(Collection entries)
######

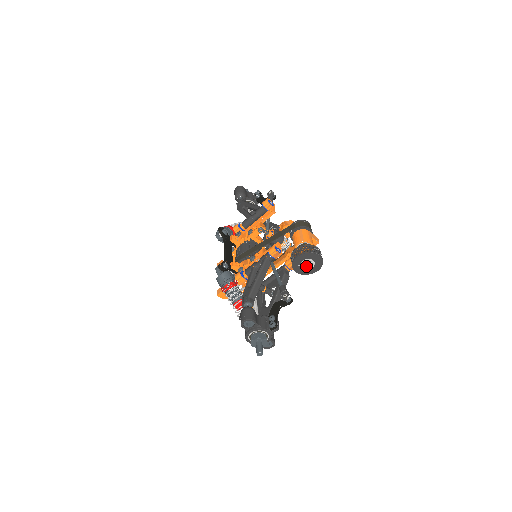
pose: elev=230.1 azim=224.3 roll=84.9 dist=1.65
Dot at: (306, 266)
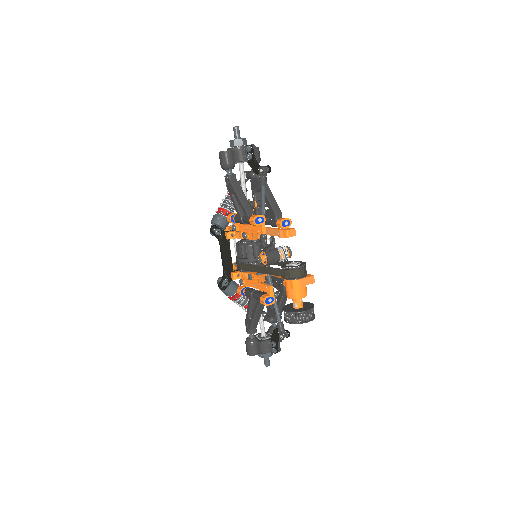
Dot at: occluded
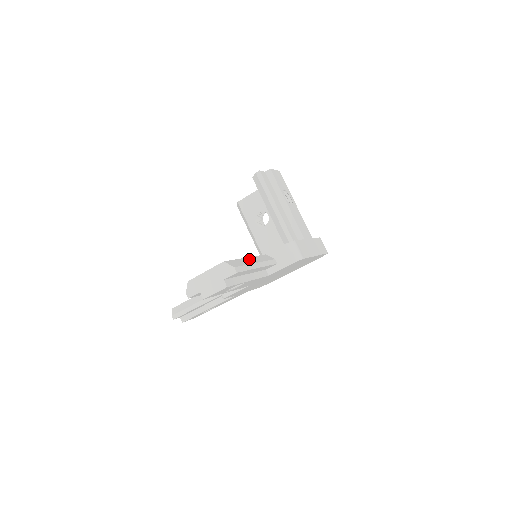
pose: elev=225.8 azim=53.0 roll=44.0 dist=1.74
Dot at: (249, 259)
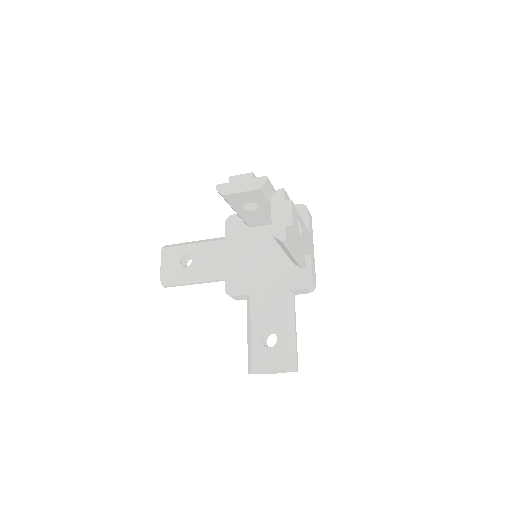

######

--- Written exercise ---
Reproduce every line of the data above word for word, but omit the pictures.

--- Solution to this problem ---
pose: elev=230.1 azim=224.3 roll=84.9 dist=1.65
Dot at: (306, 266)
Dot at: occluded
pose: elev=225.8 azim=53.0 roll=44.0 dist=1.74
Dot at: (249, 259)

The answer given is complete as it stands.